A very grimy but also cheerful entertaining tale of survival in New York during the Depression. Not only is this soaked in the essence of 1932 so much that you can taste it, it's also much better than a lot of pictures from that year both technically in terms of direction and photography and also in acting - the characters feel very natural and believable. This one's a real time machine movie.
Director Nick Grindé isn't one of those famous Hollywood names but he'd had his writing and directing fingers in many pies from Norma Shearer's THE DIVORCEE to Laurel and Hardy's BABES IN TOYLAND. He didn't write this one though, we've got Columbia's top writer, Robert Riskin in charge who is today probably best known as the guy who wrote the Frank Capra films. So the team behind this picture were Columbia's A team and this really shows. The photography is very imaginative; indeed it's quite rare to see such care going into making every single frame look so perfect and interesting in the early thirties. Its story has real empathy and real characters so you are immediately draw into living alongside them and caring about their lives. Its script is fast and clever and importantly also witty enough to keep what could have been a miserable, dour tale light and breezy.
The New York of 1932 depicted in this certainly has appeal galore but it doesn't seem somewhere you'd want to stay. Against this background of hardship and suffering, Jeanie, one of the thousands whom society doesn't want anymore, played with astonishing non-sentimental sensitivity by Helen Chandler gets a lucky break. Even as her life starts to improve she still retains a waif-like innocence that's always evoking sympathy and support from us without being soppy. Possibly it's her "normalness" which meant that she never became a big film star. Unlike the greats such as Garbo, Joan Blondell, Jean Harlow, Norma Shearer, you can't really assign a label to describe Helen Chandler's character - she was just normal. In a film like this or indeed in films made these days, naturalness is expected but back then if you weren't the archetypal good time girl, the ultimate sophisticated lady, the other woman, the bubbly friend then where did you belong? Sadly for Helen, not in a film studio..... but back to this film.... yes, she's great in this role.

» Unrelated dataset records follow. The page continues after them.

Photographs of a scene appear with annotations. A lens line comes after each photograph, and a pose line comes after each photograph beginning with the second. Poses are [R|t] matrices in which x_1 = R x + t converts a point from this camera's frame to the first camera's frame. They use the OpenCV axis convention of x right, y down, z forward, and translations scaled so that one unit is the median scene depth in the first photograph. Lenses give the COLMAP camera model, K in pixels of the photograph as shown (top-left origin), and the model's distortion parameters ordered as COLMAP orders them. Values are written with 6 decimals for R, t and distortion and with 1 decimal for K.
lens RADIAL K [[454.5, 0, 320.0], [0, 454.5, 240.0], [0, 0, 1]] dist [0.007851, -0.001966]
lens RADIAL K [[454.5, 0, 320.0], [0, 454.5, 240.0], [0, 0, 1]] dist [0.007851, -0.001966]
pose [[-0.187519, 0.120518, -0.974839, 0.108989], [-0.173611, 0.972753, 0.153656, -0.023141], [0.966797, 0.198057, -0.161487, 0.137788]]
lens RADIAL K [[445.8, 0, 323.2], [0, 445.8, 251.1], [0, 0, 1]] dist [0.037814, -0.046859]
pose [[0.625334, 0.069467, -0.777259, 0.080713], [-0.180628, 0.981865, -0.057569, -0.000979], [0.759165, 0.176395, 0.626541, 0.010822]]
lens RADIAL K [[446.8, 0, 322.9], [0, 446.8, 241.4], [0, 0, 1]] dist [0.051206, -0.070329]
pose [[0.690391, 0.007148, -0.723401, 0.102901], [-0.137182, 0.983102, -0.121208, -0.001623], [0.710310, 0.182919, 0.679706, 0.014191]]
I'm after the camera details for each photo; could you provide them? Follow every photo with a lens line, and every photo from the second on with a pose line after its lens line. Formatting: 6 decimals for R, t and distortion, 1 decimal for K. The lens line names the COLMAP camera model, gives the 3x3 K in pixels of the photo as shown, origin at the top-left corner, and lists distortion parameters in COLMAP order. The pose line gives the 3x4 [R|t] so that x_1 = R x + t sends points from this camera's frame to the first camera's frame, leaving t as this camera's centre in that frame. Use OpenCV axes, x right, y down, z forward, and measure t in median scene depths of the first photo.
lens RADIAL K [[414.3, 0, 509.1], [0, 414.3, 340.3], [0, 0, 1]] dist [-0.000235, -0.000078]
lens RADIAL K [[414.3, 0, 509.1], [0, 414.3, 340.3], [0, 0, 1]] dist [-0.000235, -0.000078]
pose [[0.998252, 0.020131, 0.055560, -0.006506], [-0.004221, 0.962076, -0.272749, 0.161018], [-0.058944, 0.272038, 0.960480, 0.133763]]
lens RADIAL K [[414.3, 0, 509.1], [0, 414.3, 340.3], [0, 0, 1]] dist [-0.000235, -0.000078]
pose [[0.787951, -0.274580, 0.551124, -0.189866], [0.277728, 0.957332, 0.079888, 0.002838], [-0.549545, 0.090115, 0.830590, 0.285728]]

It's impossible to watch Mayo Methot in anything without the voice in your head telling you every five minutes that she was Bogart's wife and she wasn't very nice to him. You just can't shut that voice up and it is a bit distracting but you must try because Miss Methot has a very crucial role in this. Again like Helen Chandler, she's very natural and believable but whereas Chandler is the one who is pushed around, Methot is one of those doing the pushing. Thucydides words from over two thousand years ago seem quite apposite for New York in the early thirties: The strong do what they can and the weak do what they must.